Il y a quelque temps, Le Monde enquêtait sur les universitaires français partis travailler dans les universités suisses… Voici aujourd’hui un article du Figaro sur l’attraction exercées par les universités canadiennes. Il s’intitule « Le Canada, eldorado des étudiants français », rien que ça (malheureusement, pas de lien, cet article n’est disponible en ligne qu’aux abonnés)! C’est que ce sympathique pays a aussi de maudites belles écoles comme on dirait là-bas.

D’après l’enquêtrice, 10% des étudiants français à l’étranger choisissent le Canada comme destination. Rappelons que ce pays bilingue, à structure fédérale, possède un système d’enseignement supérieur décentralisé où cohabitent des universités publiques et privées. Plusieurs d’entre-elles jouissent d’excellente réputation internationale, avec comme exemple principal McGill, à Montréal; et le Canada est aussi bien loin de son image touristique d’immense pays boisé sillonné par de rudes bûcherons barbus en chemises à carreaux: c’est un pays où les entreprises et les industries de haute-technologie ont essaimé. Il est d’ailleurs piquant d’observer que ce reportage sur les universités canadiennes donne justement la part belle à la fonction de recherche scientifique de pointe de ces fameuses universités.

On peut donc observer à nouveau dans cet article de la presse française sur un système universitaire étranger accueillant des Français que le thème principal des enquêteurs, c’est d’observer à quel point les expatriés s’y rendent pour trouver ce qu’ils ne peuvent obtenir dans leur pays d’origine. On observe aussi que les principaux témoins interrogés possèdent des cursus assez exceptionnels. On y retrouve… mais oui, nos amis les ingénieurs! et les doctorants! Figurent dans l’enquête deux diplômés de Centrale, une Polytechnicienne, un Normalien, un Supélec, deux ex-CNRS. Ce sont à nouveau les personnes issues des cursus d’élite des grandes écoles qui se distinguent et paraissent en mesure de trouver leur « eldorado » parmi les orignals du côté de Michilimachinac (sans rire, la région des Grands Lacs, si l’on en croît les exemples retenus dans l’article, est en train de devenir un pôle universitaire scientifique de premier plan).

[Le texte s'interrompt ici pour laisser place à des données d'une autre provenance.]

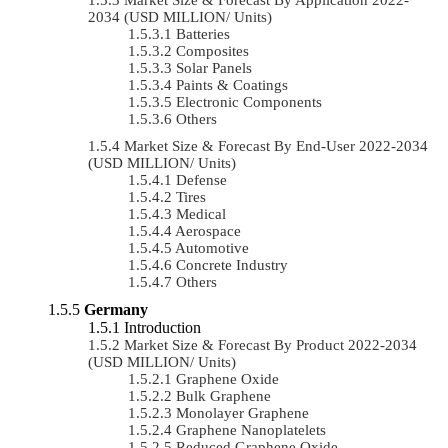
2034 (USD MILLION/ Units)
Batteries
Composites
Solar Panels
Paints & Coatings
Electronic Components
Others
Market Size & Forecast By End-User 2022-2034
(USD MILLION/ Units)
Defense
Tires
Medical
Aerospace
Automotive
Concrete Industry
Others
Germany
Introduction
Market Size & Forecast By Product 2022-2034
(USD MILLION/ Units)
Graphene Oxide
Bulk Graphene
Monolayer Graphene
Graphene Nanoplatelets
Reduced Graphene Oxide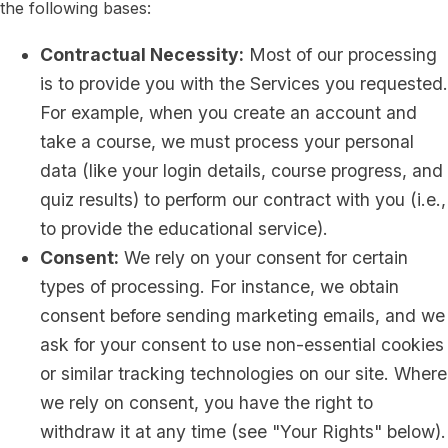
the following bases:
Contractual Necessity:
Most of our processing
is to provide you with the Services you requested.
For example, when you create an account and
take a course, we must process your personal
data (like your login details, course progress, and
quiz results) to perform our contract with you (i.e.,
to provide the educational service).
Consent:
We rely on your consent for certain
types of processing. For instance, we obtain
consent before sending marketing emails, and we
ask for your consent to use non-essential cookies
or similar tracking technologies on our site. Where
we rely on consent, you have the right to
withdraw it at any time (see "Your Rights" below).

L’article souligne que c’est bien l’ensemble du territoire canadien qui exerce une attraction sur ces étudiants français, en particulier ceux de troisième cycle. Le Québec accorde certes des droits d’inscription préférentiels aux Français, du même montant que ceux réservés à l’habitant (on parle d’un chiffre médian de deux mille dollars canadiens l’année), mais les exemples étudiés se trouvent aussi à Vancouver et dans l’Ontario, quand aux universités du Québec, elles attirent aussi bien pour leurs cursus francophones qu’anglophones. On relève par exemple qu’à l’Université de Sherbrooke, généralement francophone, en sciences, la langue de travail devient l’anglais à partir du deuxième cycle.

Les attraits soulignés par les personnes interrogées sont l’environnement et la culture de travail, très ouverts et tolérants, peu hiérarchiques; des salaires et des bourses plus conséquents qu’en France (c’est à dire doublés, littéralement); et même « un respect de la science » plus grand, qui, par exemple conduit à ce que « la thèse soit reconnue comme un véritable travail par le milieu économique », ce dont nous parlions justement sur le fil « Docteur X et Master U« . « Il n’y a pas de honte à faire de l’argent avec la recherche » ajoute Éric Prouzet, professeur de chimie au Perimeter Institute de Waterloo, Ontario. Il a créé sa société après avoir intégré l’institut de nanotechnologies, ce qu’il avait renoncé à faire en France.

On pourra se demander si ces chercheurs français au Canada contribueront à rendre l’enseignement supérieur canadien encore plus attractif aux futurs étudiants français, mais là encore, il s’agira sans doute de diplômés des cursus d’élite, issus d’écoles possédant déjà des partenariats avec leurs établissements pairs du Canada. Il ne faut pas manquer de relever que parmi ces brillants cursus étudiés, on ne trouvait pas d’étudiants de sciences humaines et sociales, elles aussi pourtant bien présentes au Canada, une des raisons pour lesquelles cet astronaute s’est fait nombre d’amis canadiens à Cambridge et même en France! On peut craindre, cependant, que les départements de sciences humaines et sociales des facs françaises ordinaires possèdent encore peu d’attraits pour leurs consoeurs canadiennes, ce qui reviendra encore pendant un certain temps à faire la part belle aux grandes écoles.

L’article souligne aussi que les Français trouvent les hivers canadiens trop froids. Pourtant, ceux qui y vont, n’ont-ils pas froid aux yeux?